Vangeline in Learning to Dance with Your Demons on “Great Big Story”

“Resonant Bodies” – A Butoh-based approach to Actor Training.

My own movement/acting pedagogy is an evolving program which I call Resonant Bodies and which draws on my 12-year specialization in Butoh Dance along with work in somatics, yoga, contact improv, Alexander Technique, Noguchi Taiso, martial arts, acrobatics, and mask in order to expand the receptivity, dynamism, and expressive range of the actor.

The pedagogy has been developed through my work as School Director of The Ume Group School (2012 – 2016), as an Adjunct Instructor at Dell’Arte International (2022) and in the 2018 North American tour of my Resonant Bodies Butoh & Movement workshops with nearly sold-out workshops in 6 cities, including Vancouver B.C., Portland, San Francisco, Los Angeles, New York, & Richmond.

Resonant Bodies 2018 (Los Angeles, CA) Photo by Krzysztof Sienkiewicz

My particular approach to Butoh in Resonant Bodies expands on butoh teacher Tetsuro Fukuhara’s notion of Affordance, blending it with principles of mask performance from the Lecoq tradition and enhancing it with language of weight and inhibition from Alexander Technique and Contact Improv. One of my signature exercises, a kind of crowd-sourced Butoh Fu inspired by the Akaji Maro Butoh Method draws inspiration for surreal imagery from students’ preferences and lived experience, making for an accessible and multi-dimensional set of pathways into finding students’ “personal dance.” I explicitly call for students to navigate the boundaries between states of consciousness and I incorporate trauma-informed and consent-based principles from my training in Theatrical Intimacy Education, Liz Lerman’s Critical Response Process, Nicole Brewer’s Antiracist Theatre, as well as my certifications in yoga (Loom Yoga SchoolRYS) and Psychological First Aid (Johns Hopkins University).

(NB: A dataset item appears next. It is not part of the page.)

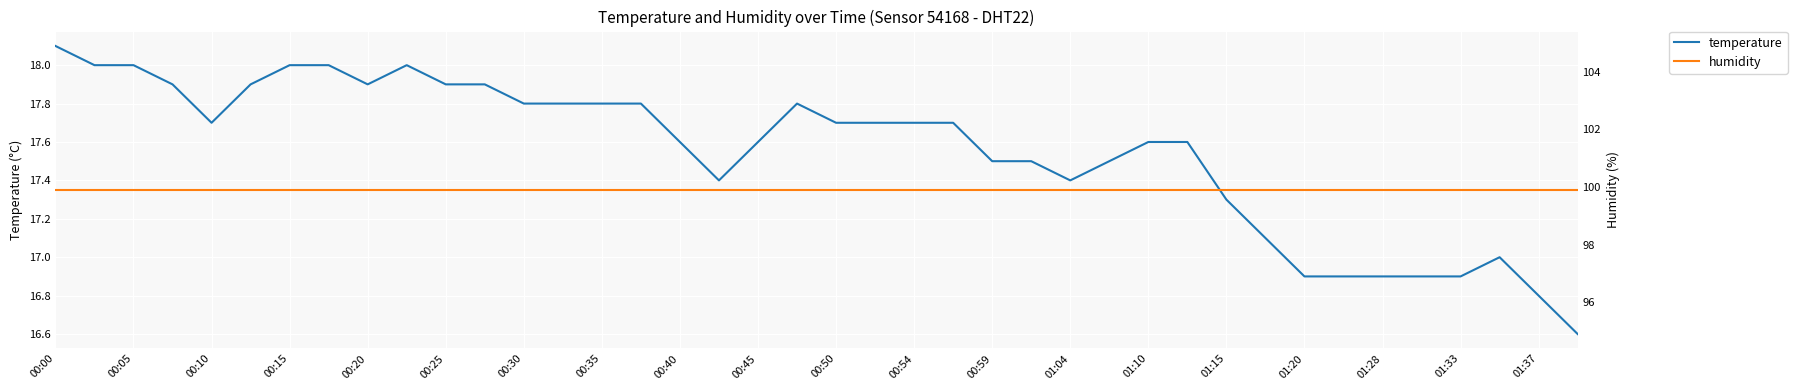

What are all the series names shown in the legend?

temperature, humidity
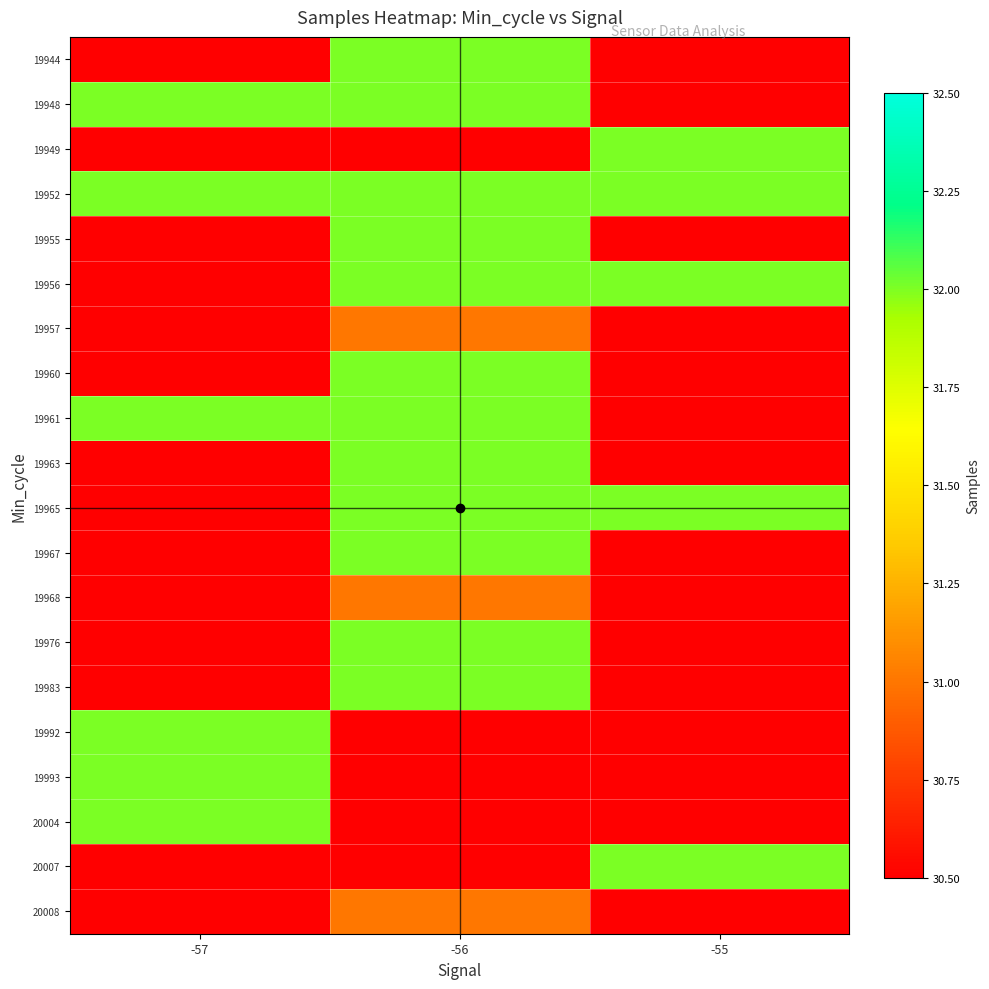

At which label is 19961 closest to 32?

-57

This training is currently available via one-on-one online coaching, at select actor training programs where I teach, and in my “Intro to Butoh” Digital Workshop (next offered August 8 – 17, 2023!)


References

“Learning to Dance with Your Demons” YouTube, uploaded by Great Big Story, 10 Feb 2016, https://www.youtube.com/watch?v=bcO2Ip0rMic.

Rosin, Jordan. “Empowering Actors Through Viewpoints” Association for Theater in Higher Education, 10 August 2019, Orlando, FL. Association for Theatre Movement Educators Debut Panel. http://hdl.handle.net/10919/97004.

Vangeline. Butoh: Cradling Empty Space. New York Butoh Institute, 2020, p. 66-73. https://www.vangeline.com/butoh-book


Discussion Questions

  • What other benefits are important part of Butoh training for actors?
  • What other similarities / differences exist between Butoh Dance and Michael Chekhov Technique or Strasberg’s Method?